I don't even know what this MEANS. Is it possible that this really happened? She's pushing the two lovebirds together with the husband sitting right there? His wife and her plaything partyiing right in front of him? Am I reading that correctly?

All of her workmates know what is going on and he's just sitting there alone? I don't know whether to cry, barf or punch a wall.


----------



## always_hopefull (Aug 11, 2011)

lee owl said:


> Thanks for the replys folks.My wife keeps telling me that i'm the one *she wants and to look to the future and stop bringing up the past.*I told her how can i do that when only 2 or 3 weeks ago she tried to put the loose girl from work off loverboy as she thought she was interested.i know this because i found a message to this girl saying she'd given him a lift to his mates and she also said she hated not being with him.I now know the lift didnt happen as our daughter was with her at the time,but the 2nd part of the message is what bothered me so i said if you dont have feelings for him it shouldnt matter who this guy see's and you should be more interested in making the marriage work.Then this last weekend her pressuring me in allowing him out with us.How the hell can i move forward when i have to put up with this crap is what i told her.


My exh used this line quite often, I would explain to him that it is not the past when it is currently happening. Two weeks is hardly long enough to consider it the "past" and just last week she was actively pursuing this guy by having him join you on outings. She is also discouraging other younger women from developing interests in him? I'm sorry, but there is a lot more to this story than you have been told. After all this has been going on for over a year now.

So what have you done other than buy her a new car? VAR, GPS, keylogger, requested a detailed text log showing all conversations between these numbers? Have you guys set up IC for her and MC?

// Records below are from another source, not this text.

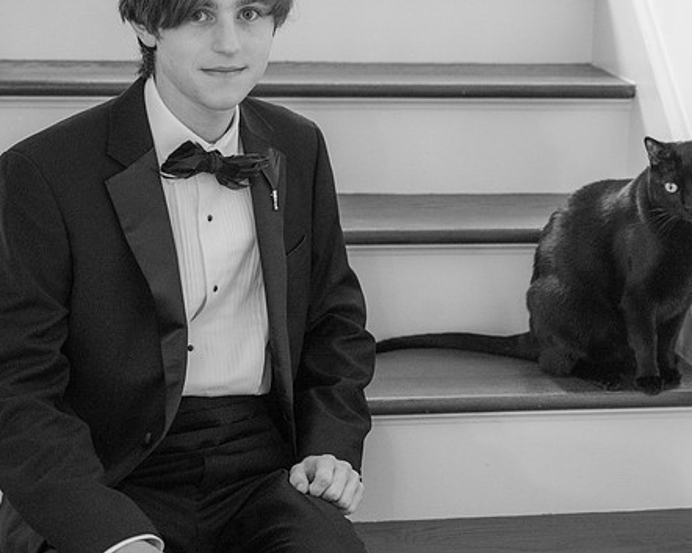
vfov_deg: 17.8
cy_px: 251
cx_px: 440
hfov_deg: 22.2
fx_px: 1760
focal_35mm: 86
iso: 6400
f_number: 4
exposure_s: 1/160
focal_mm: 57
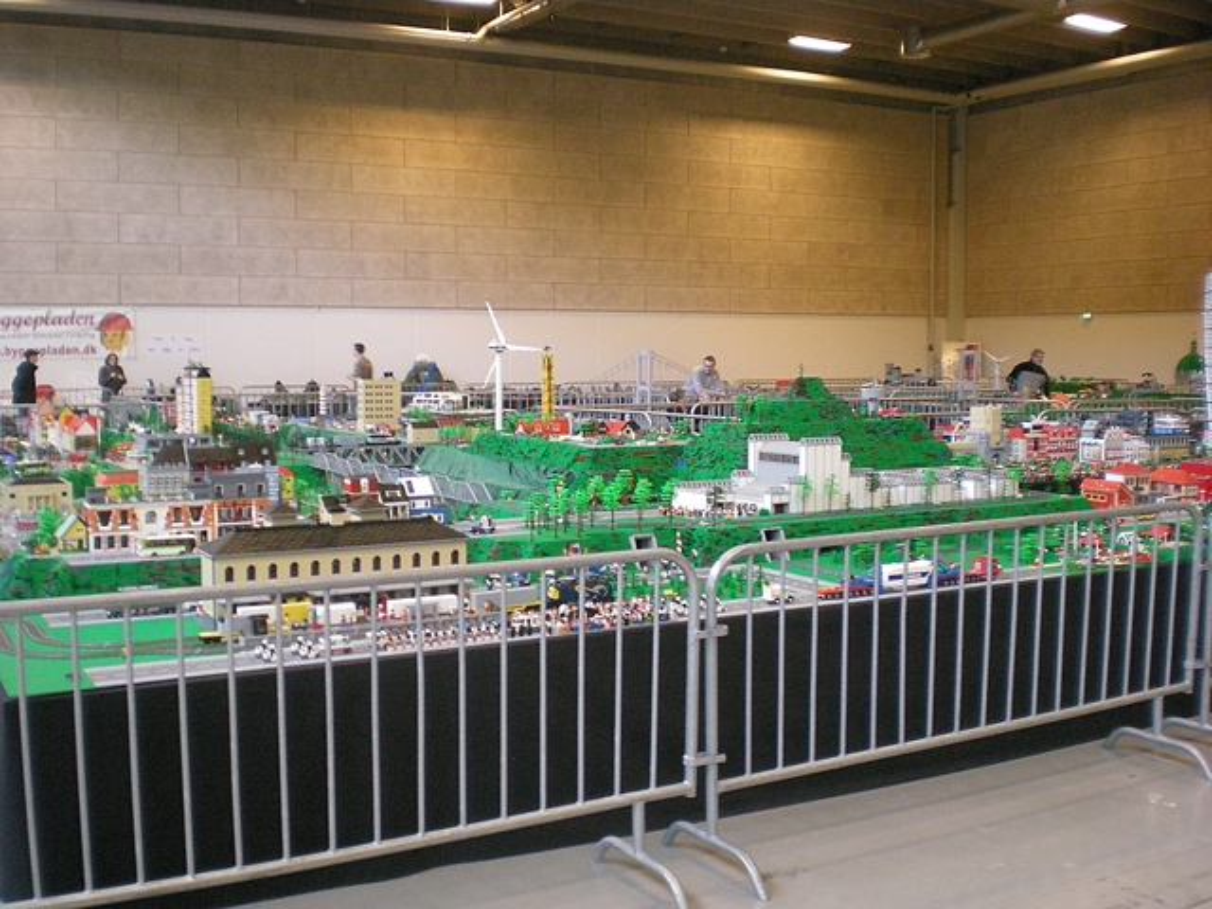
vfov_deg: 37.7
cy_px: 454
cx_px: 606
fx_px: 1330
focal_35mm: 38
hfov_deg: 49.0
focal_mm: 6.3
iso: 400
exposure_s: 1/23.4
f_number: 3.1
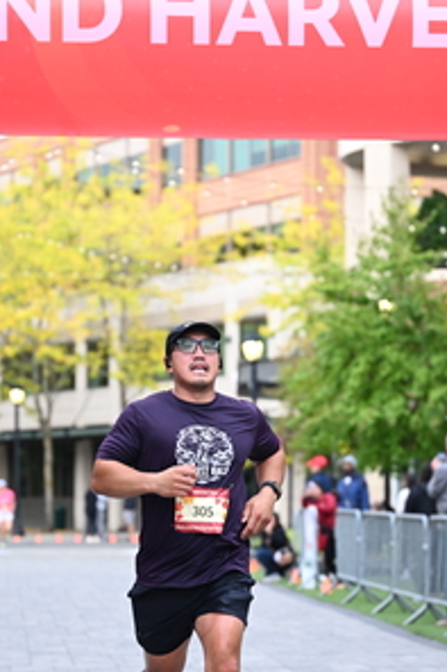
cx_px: 221
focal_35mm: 134
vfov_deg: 15.3
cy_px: 334
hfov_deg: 10.2
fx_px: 2498
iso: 1000
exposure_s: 1/1600
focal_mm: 72
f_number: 2.8
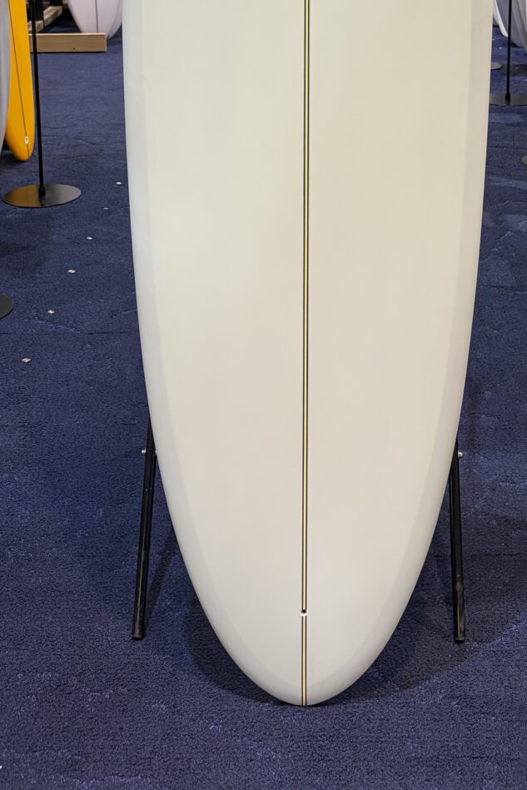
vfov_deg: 32.8
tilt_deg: -9.7
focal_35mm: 57
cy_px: 40
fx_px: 1251
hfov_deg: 23.8
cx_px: 311
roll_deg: +0.6
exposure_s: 1/120
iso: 125
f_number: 1.6
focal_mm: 5.96
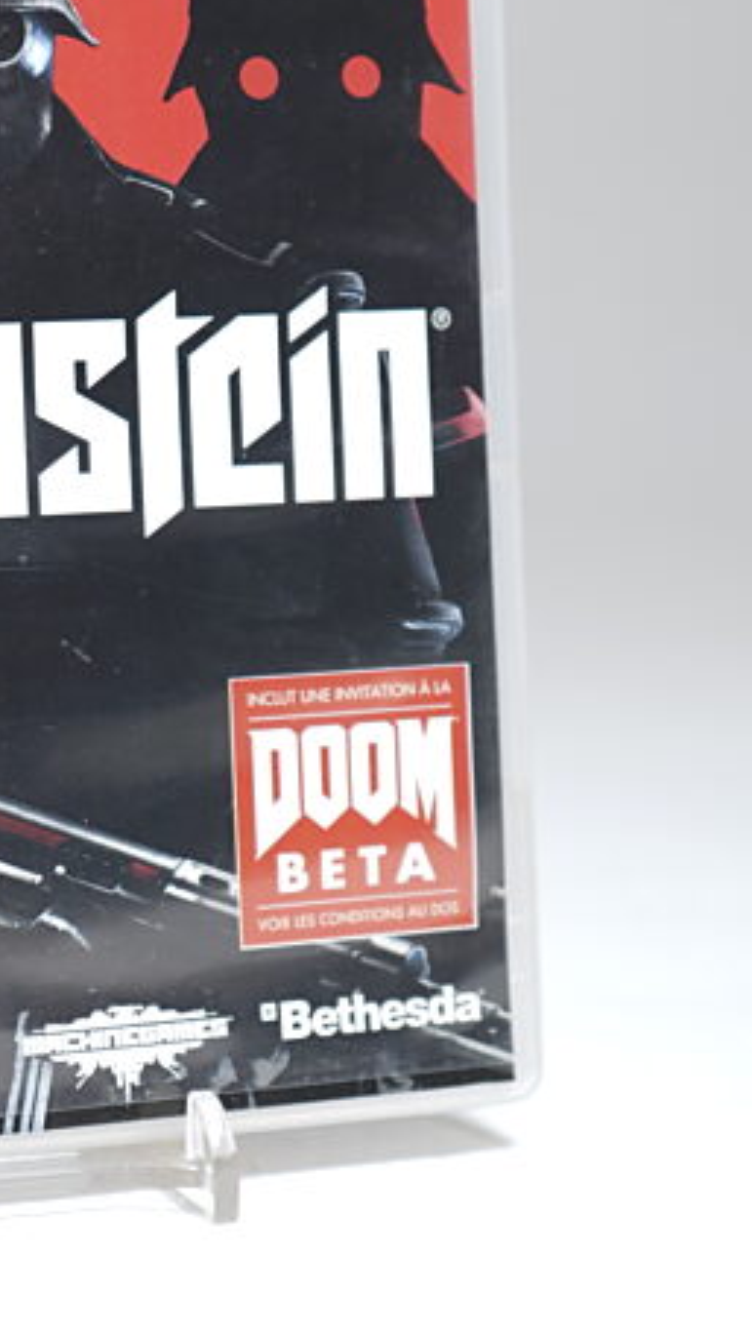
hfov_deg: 10.6
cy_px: 351
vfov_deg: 18.8
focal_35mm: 113
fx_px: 4000
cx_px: -59
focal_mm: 41
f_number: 5
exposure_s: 1/2.5
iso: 64
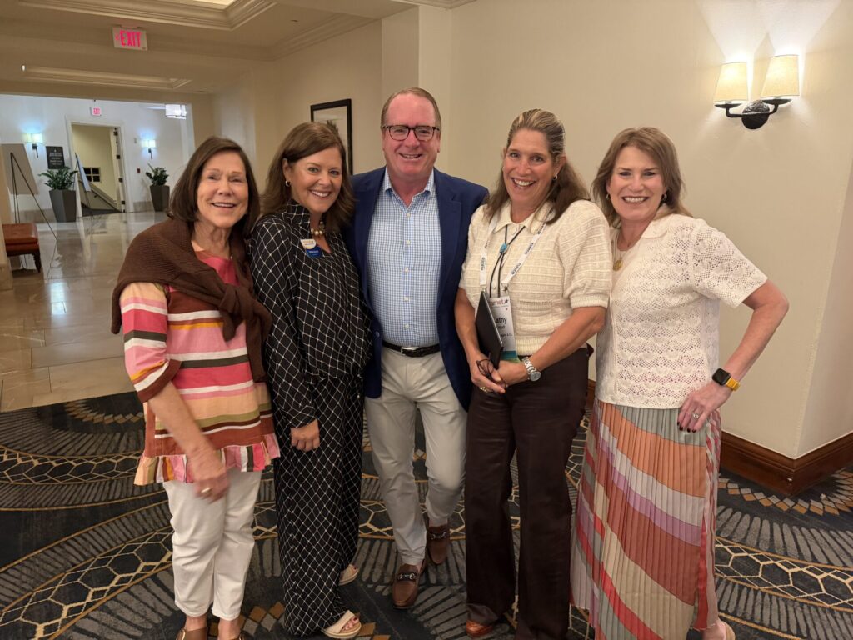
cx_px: 426
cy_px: 320
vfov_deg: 56.8
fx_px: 591
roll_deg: -0.3
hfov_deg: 71.6
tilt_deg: -14.3
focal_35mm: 24
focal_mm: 6.76
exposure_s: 1/60
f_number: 1.78
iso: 800
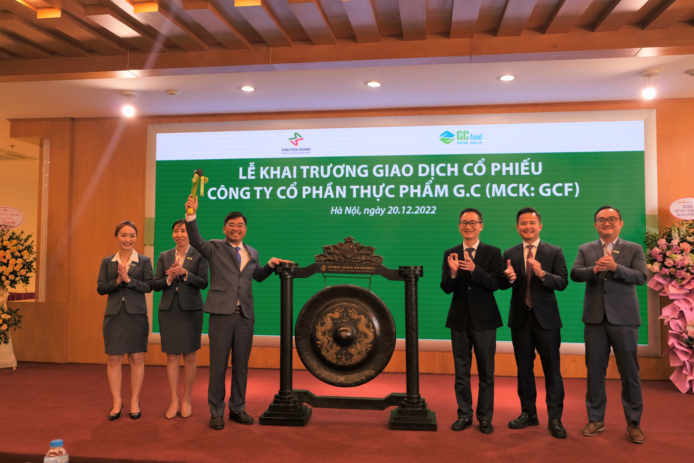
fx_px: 559
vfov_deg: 45.0
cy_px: 232
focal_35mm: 29
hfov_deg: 63.7
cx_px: 347
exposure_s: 1/75
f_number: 3.2
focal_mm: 19.6
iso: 320
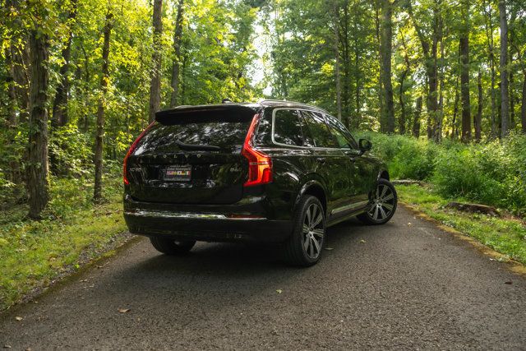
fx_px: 497
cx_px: 263
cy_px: 176
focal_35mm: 34
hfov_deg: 55.8
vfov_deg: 38.9
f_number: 4.5
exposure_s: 1/400
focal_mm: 34
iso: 640
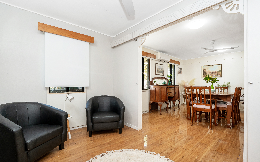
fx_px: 113
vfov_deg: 71.4
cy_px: 84
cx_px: 125
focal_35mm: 16
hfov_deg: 97.9
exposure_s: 1/10
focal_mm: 14.9
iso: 400
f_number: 9
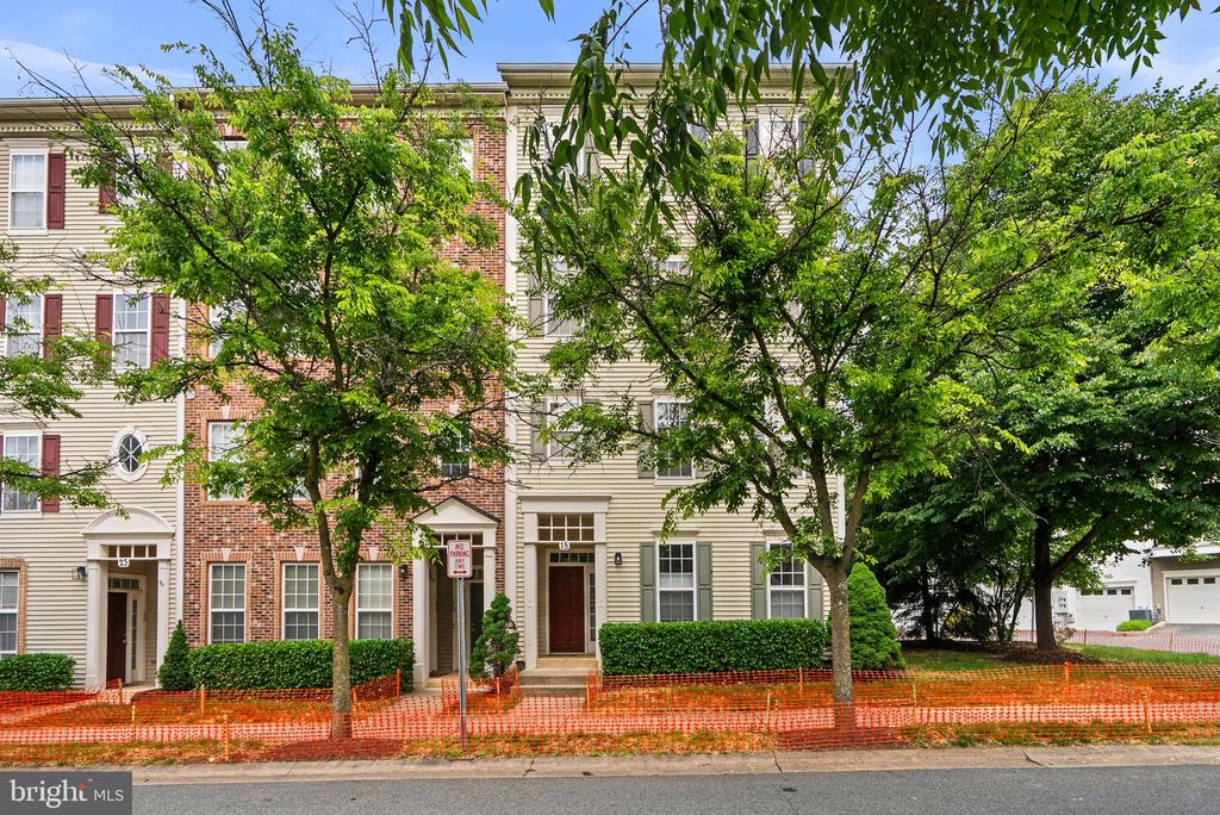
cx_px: 610
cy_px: 408
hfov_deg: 96.7
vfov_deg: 73.8
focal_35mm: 16
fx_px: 543
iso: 250
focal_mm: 16
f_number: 8
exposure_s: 1/500
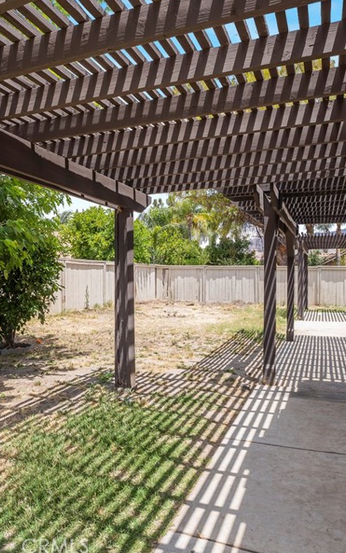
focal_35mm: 25
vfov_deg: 72.5
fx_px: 377
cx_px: 180
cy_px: 275
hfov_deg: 49.3
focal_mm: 16
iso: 400
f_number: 8
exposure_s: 1/500
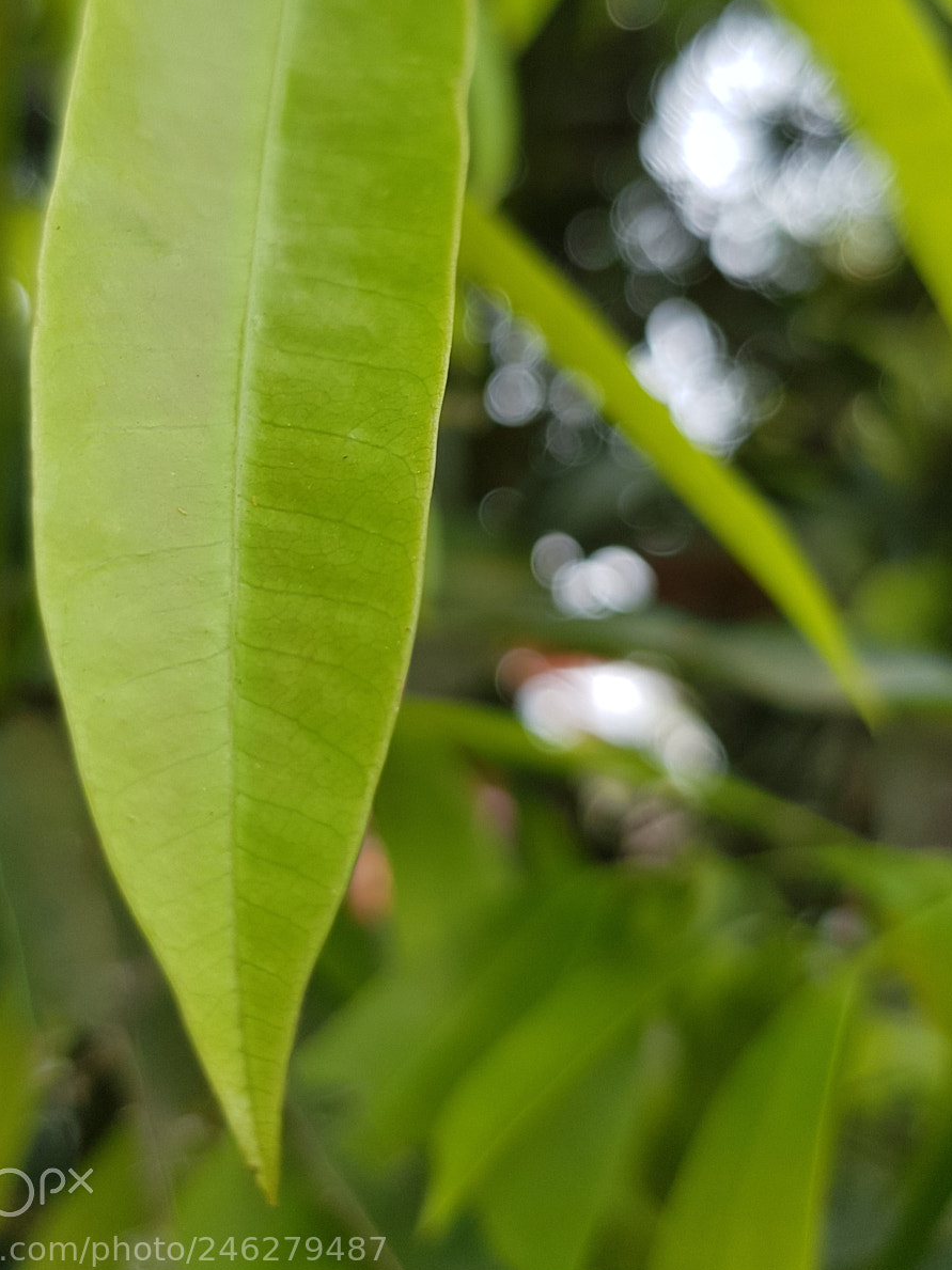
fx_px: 1284
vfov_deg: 52.1
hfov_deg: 40.7
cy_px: 479
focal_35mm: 35
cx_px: 469
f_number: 1.7
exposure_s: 1/377
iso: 40
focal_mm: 4.2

She is rug sweeping, she wants this all to go away so she can get back to her "bit on the side". Right now you are at a cross roads, keep going the way you are going and live in an open relationship with your wife and this guy, or put your foot down, man up and tell her it's all in or all out. If she stays she adheres to all NC sending him a letter, quitting her job since she works with him. Demand a polygraph, mostly for her reaction. This is your marriage too, right now you are just a bystander buying her stuff and supporting her while she screws around, why the hell wouldn't she choose you?

Give yourself a Christmas gift, one of peace, get rid of her if she isn't willing to do any and everything you ask. 

Good luck, it sounds like you are going to need it with her.


----------



## Initfortheduration (Dec 12, 2008)

Why are being subservient to your wifes emotional affair with this guy? 4Am? She would have found the doors locked. You're the only one that can stop it. How? Well try cutting off the purse strings. Don't give her no money. You told her that she wasn't to drive the POSOM in her new car. And what was the consequence. I am sure you heard Carrie Underwood "maybe next time". Well that's what you should have done. Or. How about taking the keys away from her. Nope her consequence was........nothing. So she continues to cuckold you with this guy.


----------



## PHTlump (Jun 2, 2010)

lee owl said:


> How the hell can i move forward when i have to put up with this crap is what i told her.


My god! Are you STILL talking?! - YouTube

Actions count. Not words. She's ignoring your words. And she should. You can complain until the cows come home. If you're still allowing her to have her affair, then that's all that counts.

You have two choices.

Be a cuckold.
File for divorce.
Pick one.


----------